In relation to the location, the site is placed between the boundary of the consolidated town and the future expansion areas. The transition from one fabric to the other is articulated by a strip of natural land supported by the Meder River. In the northern edge, the consolidated town is composed by courtyards where the rear façades of row housing look over.
Among them we find “Can Serratosa”, the current home of the Vic Music School, which will hold the common areas of the new Music School. Can Serratosa has a side lane that permits direct access from the street to the site. This will become an important aspect in the development of the proposal.
The southern edge, on the other hand, only has a property boundary without any real consistency, which we think should be dissolved using the continuity solution for the unbuilt site and the green area defined by the river flats.
It is basically made up of parts of different constitution: Theatre, Auditorium, Services, Music School and Restaurant. While the Theatre and the Auditorium are large-scale units with no need of natural light, the Music School is the repetitive addition of small units that need natural light and ventilation. In the case of the Theatre, the inevitable height of the fly tower is an outstanding feature. Its volume will make it a visual reference for the complex in relation to the city and the local environs.
We bore the following aims in mind while drafting the proposal:
1. Regarding the building ascribed to the consolidated town as a melted part of the urban fabric. While, on the other hand, linking the open space to the natural territory organised by the riverbank.

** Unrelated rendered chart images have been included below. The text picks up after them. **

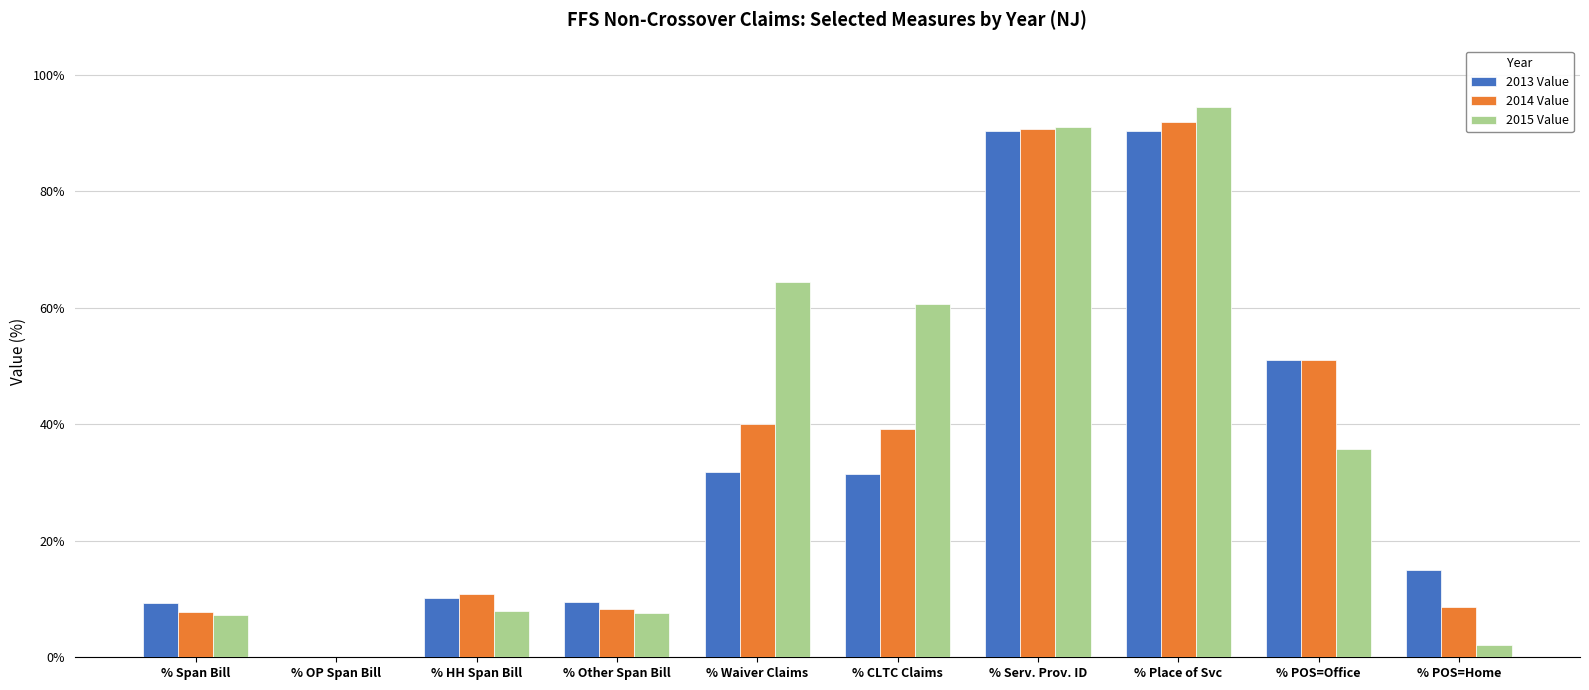

At which category is the sum across all series the highest?

% Place of Svc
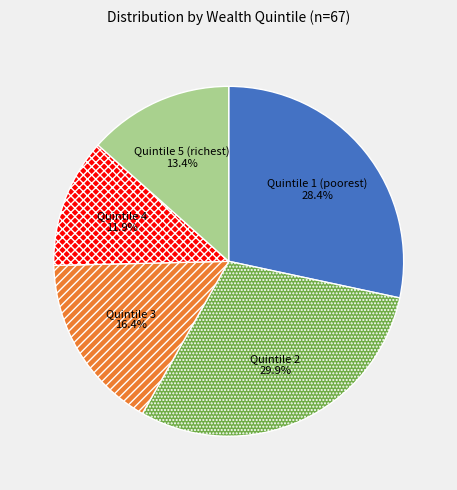

Which slice is the largest?

Quintile 2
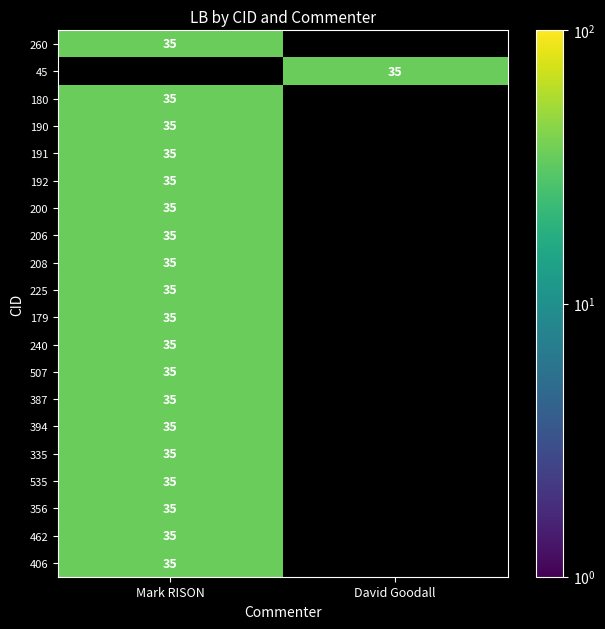

The 387 series shows 35 at Mark RISON. True or false?

True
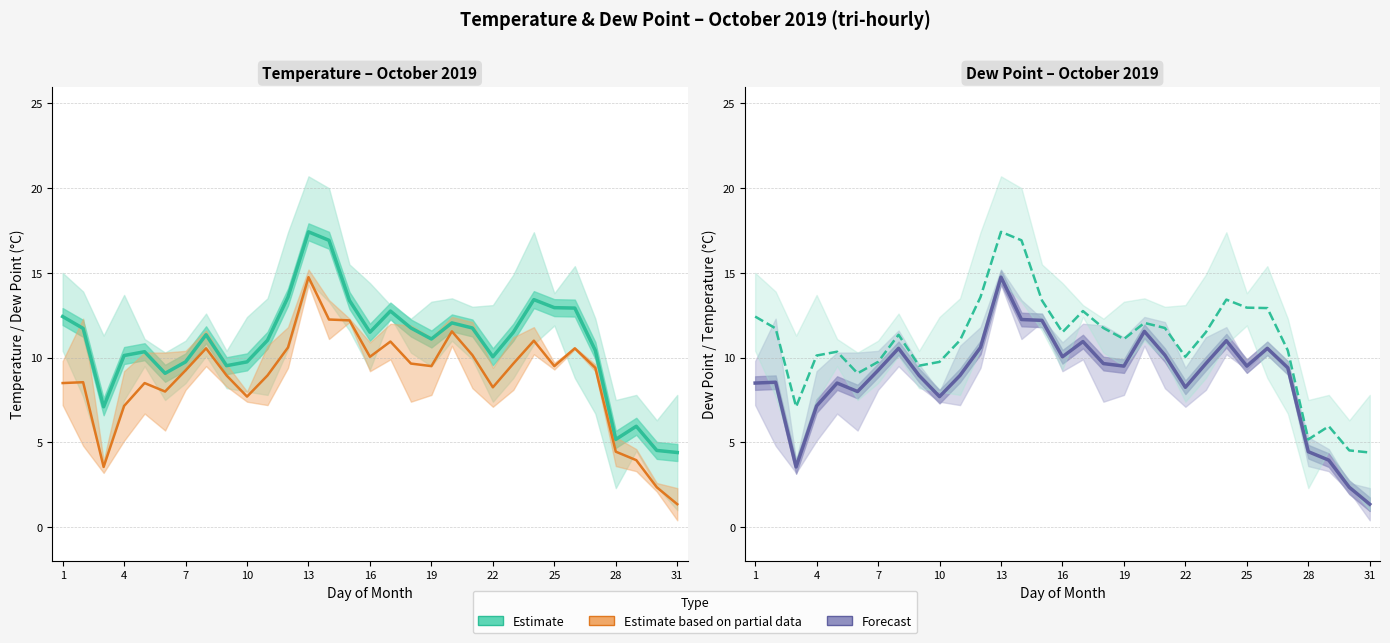

True or false: Td estimate and T mean intersect in this chart.

False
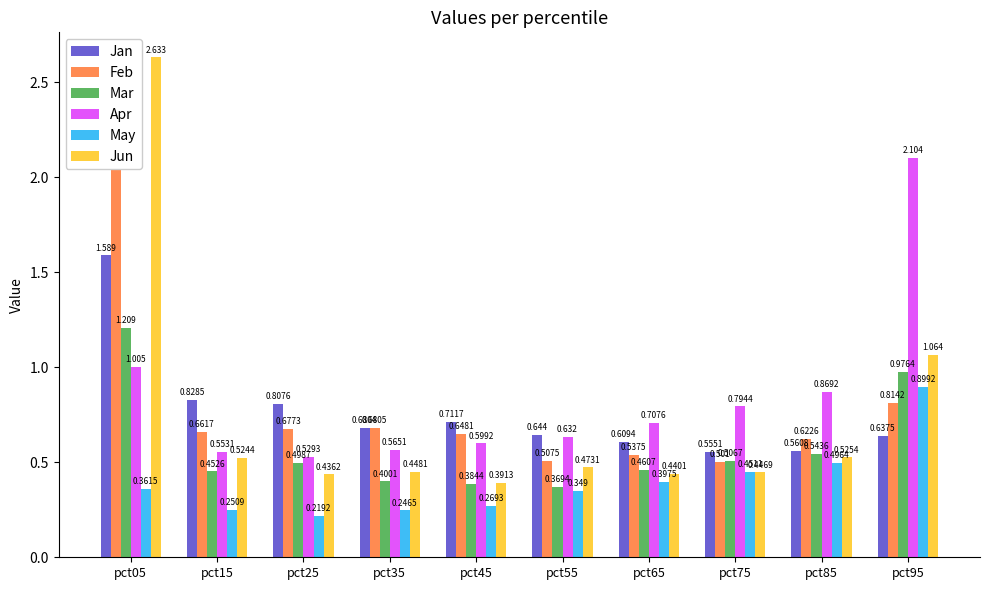

What is the value of the Feb bar at the 7th from the left?

0.5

2. Using project systems that would be able with the same designing tools -basically the relationship with the ground, the geometry and the roofs- to resolve items with utterly different uses and scales like the ones that form the programme. And, at the same time, managing to include the fly tower volume in the rules of the system applied.
3. In this sense, it has been quite important the use of the lane from “Can Serratosa” to the open space as a backbone that situates and provides access to every part of the programme. And also the use of the sloping roof which descends from the top of the fly tower and spreads out until it covers the porches and classrooms.
4. Among the materials –concrete, basalt natural stone, aluminium, etc.- we have introduced at the highest façades of the flytower and the Music School, a metallic revetment, a cupper-aluminium alloy, that leads the eye to the skyline of the complex and from there to the city of Vic’s one.